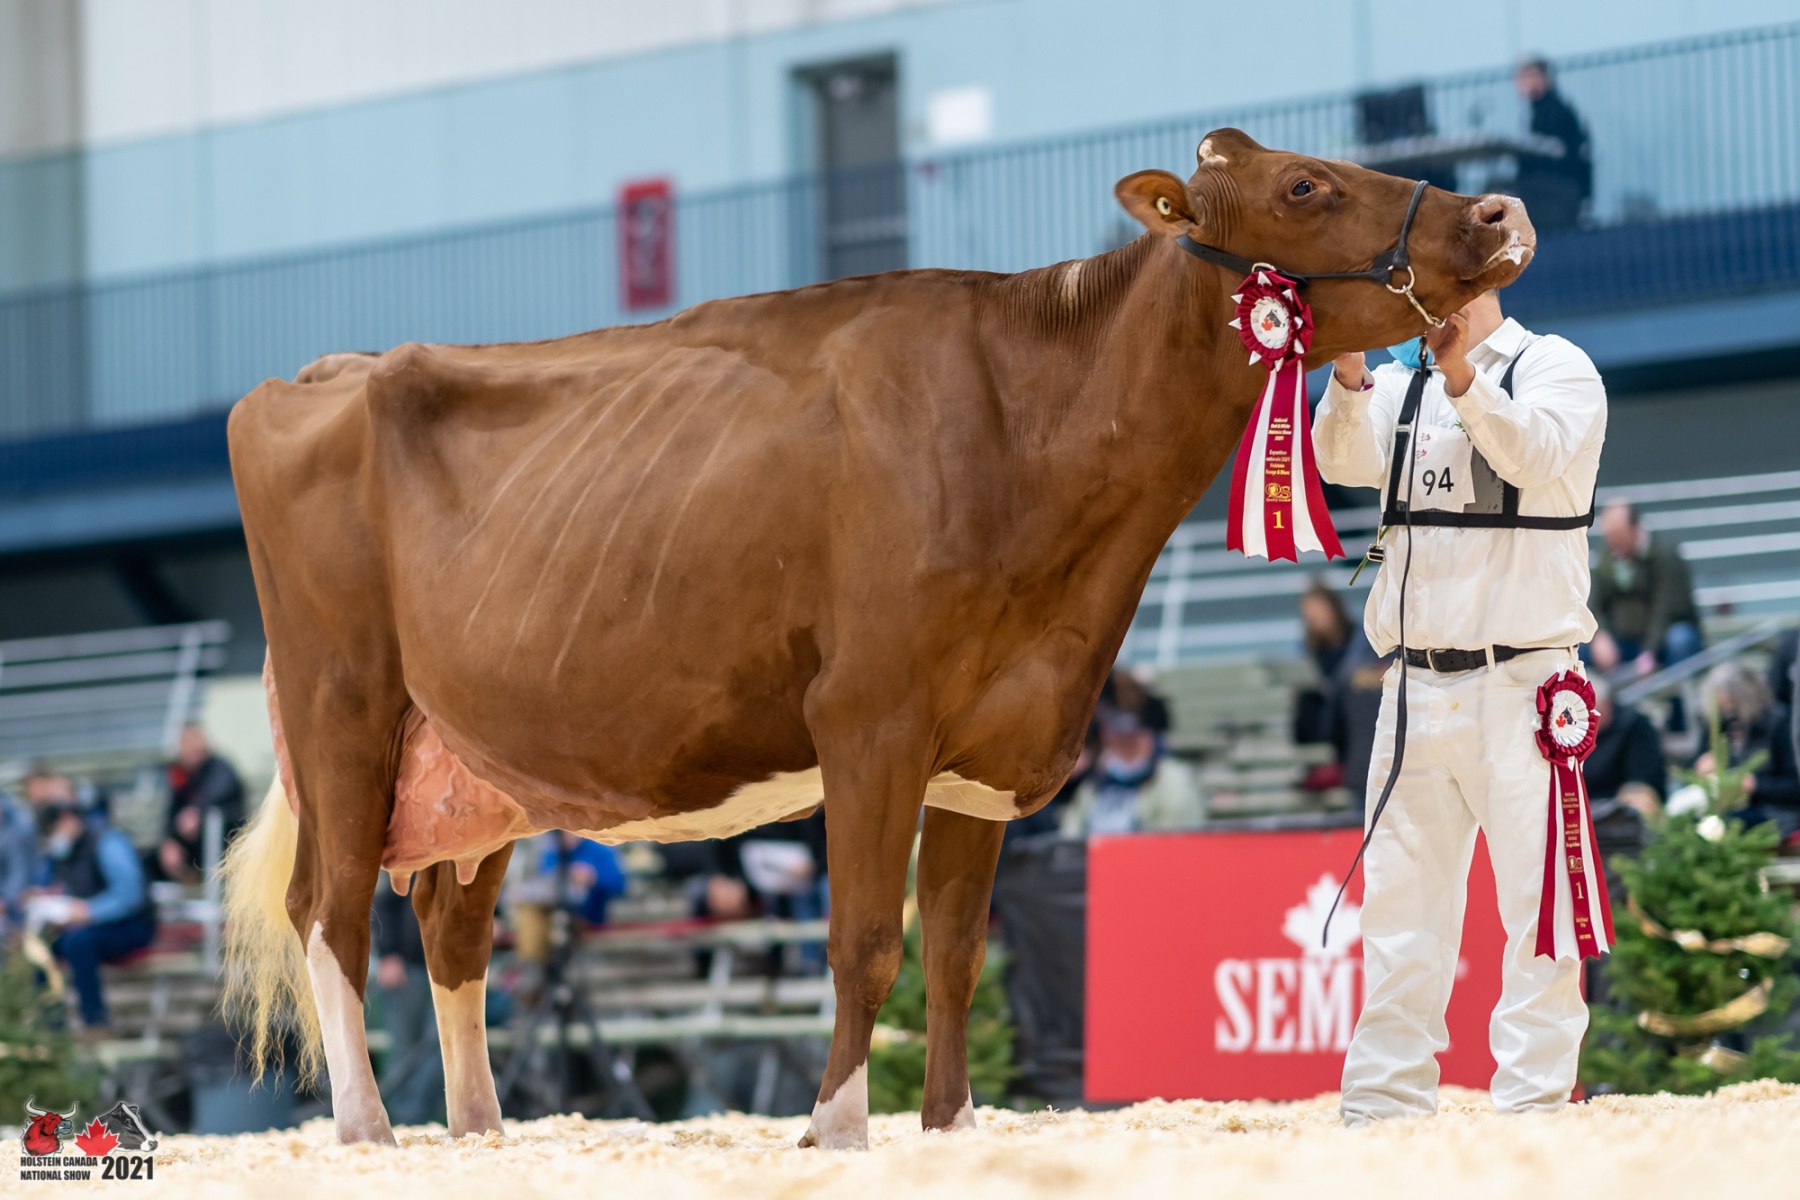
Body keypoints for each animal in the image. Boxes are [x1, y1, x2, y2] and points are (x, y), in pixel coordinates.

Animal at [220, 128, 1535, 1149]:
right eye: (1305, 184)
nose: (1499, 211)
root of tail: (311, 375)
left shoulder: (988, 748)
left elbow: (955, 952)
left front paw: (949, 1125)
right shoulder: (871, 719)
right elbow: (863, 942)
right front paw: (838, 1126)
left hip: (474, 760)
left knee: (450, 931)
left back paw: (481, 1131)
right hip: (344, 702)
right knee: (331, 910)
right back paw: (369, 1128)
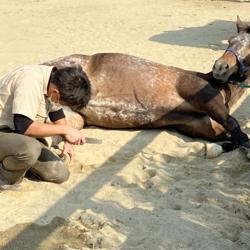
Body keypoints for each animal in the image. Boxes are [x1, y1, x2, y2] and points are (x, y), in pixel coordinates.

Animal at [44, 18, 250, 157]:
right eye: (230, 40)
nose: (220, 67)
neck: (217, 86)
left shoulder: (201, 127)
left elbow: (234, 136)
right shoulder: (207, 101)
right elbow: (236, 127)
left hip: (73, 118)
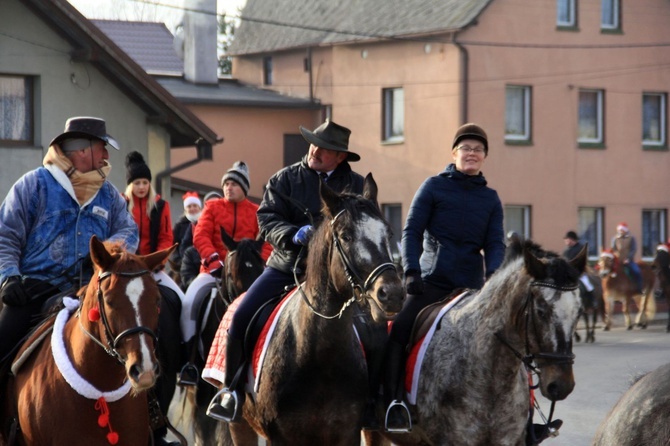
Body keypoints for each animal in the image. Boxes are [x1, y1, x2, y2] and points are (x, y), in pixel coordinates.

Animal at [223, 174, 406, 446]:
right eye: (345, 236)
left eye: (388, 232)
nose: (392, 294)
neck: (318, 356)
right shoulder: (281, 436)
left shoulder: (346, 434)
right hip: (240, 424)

____________

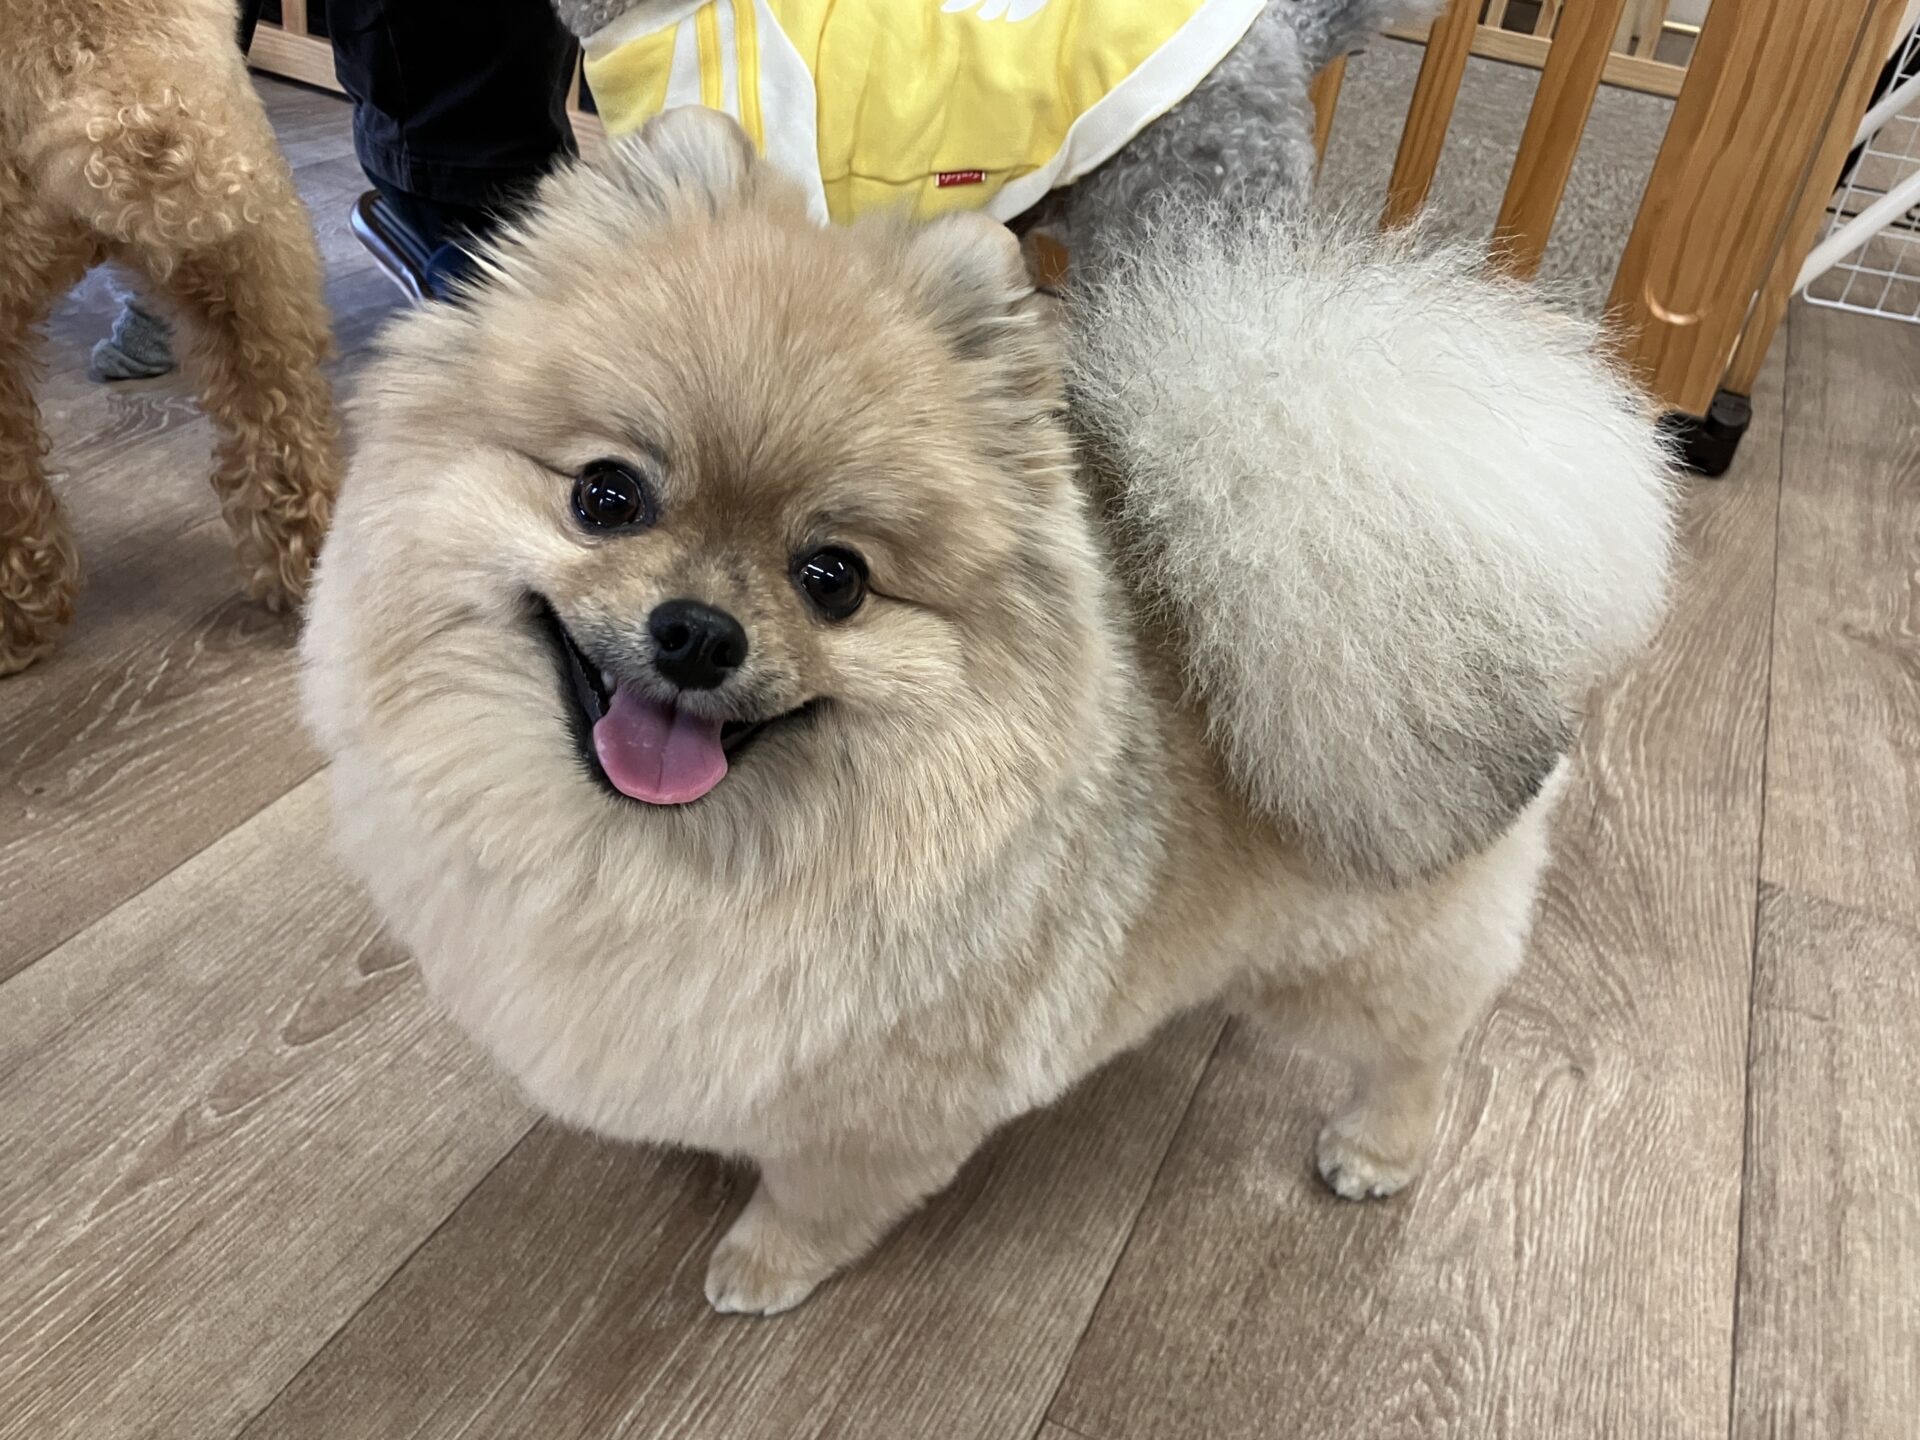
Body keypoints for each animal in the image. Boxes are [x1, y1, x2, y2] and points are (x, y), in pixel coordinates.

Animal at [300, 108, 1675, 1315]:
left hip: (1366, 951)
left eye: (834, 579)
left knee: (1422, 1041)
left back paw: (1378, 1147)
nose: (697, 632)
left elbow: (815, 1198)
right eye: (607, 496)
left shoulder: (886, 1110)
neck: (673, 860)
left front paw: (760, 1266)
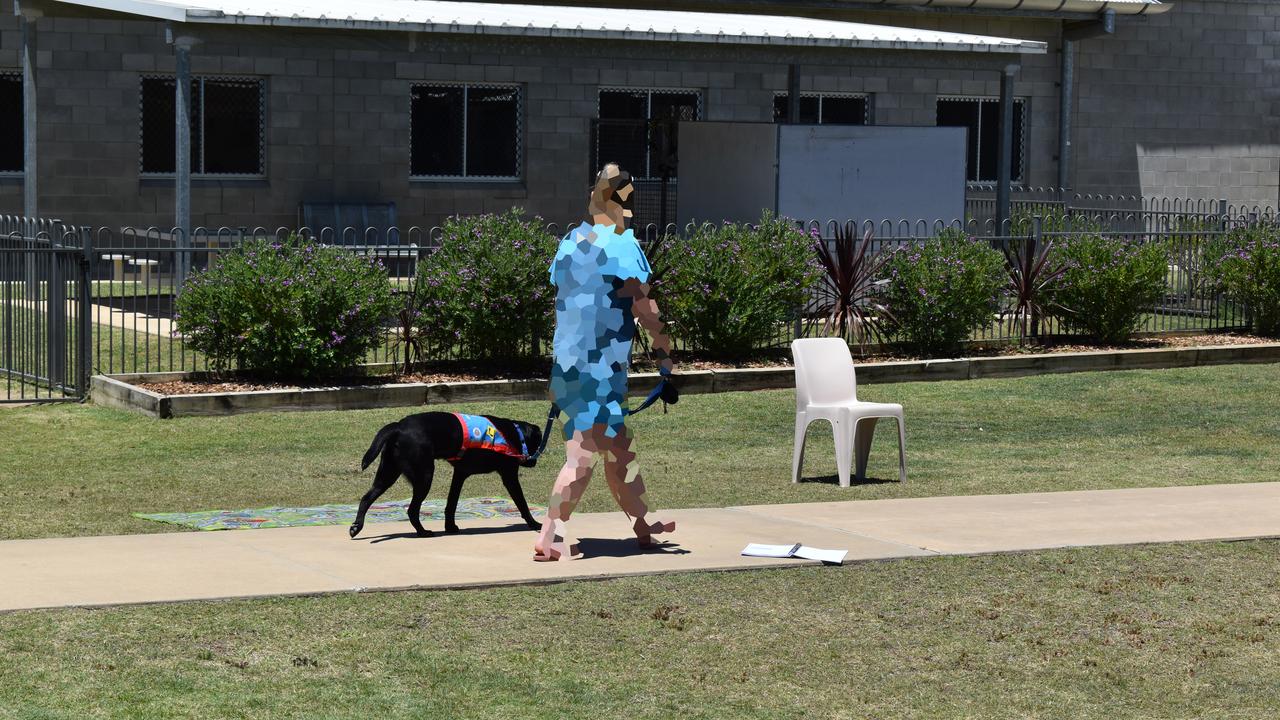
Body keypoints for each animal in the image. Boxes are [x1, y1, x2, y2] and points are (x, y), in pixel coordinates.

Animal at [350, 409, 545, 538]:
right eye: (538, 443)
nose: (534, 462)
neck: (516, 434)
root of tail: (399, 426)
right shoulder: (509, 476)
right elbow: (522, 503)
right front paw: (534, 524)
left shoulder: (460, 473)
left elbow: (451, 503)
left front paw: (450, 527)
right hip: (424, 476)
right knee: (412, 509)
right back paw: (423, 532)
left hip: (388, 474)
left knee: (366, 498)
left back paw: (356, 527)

____________

*Problem details*: Return the stretch of data that begins with the line showing "right shoulder: (871, 719)" and goes on through the line showing "right hip: (240, 424)", exactly, with pictures removed.

*Exercise output*:
right shoulder: (871, 719)
right elbow: (863, 942)
right front paw: (838, 1126)
left hip: (474, 760)
left knee: (450, 931)
left back paw: (481, 1131)
right hip: (344, 702)
right knee: (331, 910)
right back paw: (369, 1128)
Body keypoints for each animal in the image. Boxes are [x1, y1, x2, y2] and points are (x, y), in pixel coordinates.

Animal at [44, 18, 250, 157]:
right eye: (230, 40)
nose: (220, 67)
neck: (217, 86)
left shoulder: (201, 127)
left elbow: (234, 136)
right shoulder: (207, 101)
right elbow: (236, 127)
left hip: (73, 118)
Body keypoints for each animal in the image. Boxes are [x1, y1, x2, y2] and points are (x, y), in pixel coordinates.

Animal at [223, 174, 406, 446]:
right eye: (345, 236)
left eye: (388, 232)
nose: (392, 294)
neck: (318, 356)
right shoulder: (281, 436)
left shoulder: (346, 434)
right hip: (240, 424)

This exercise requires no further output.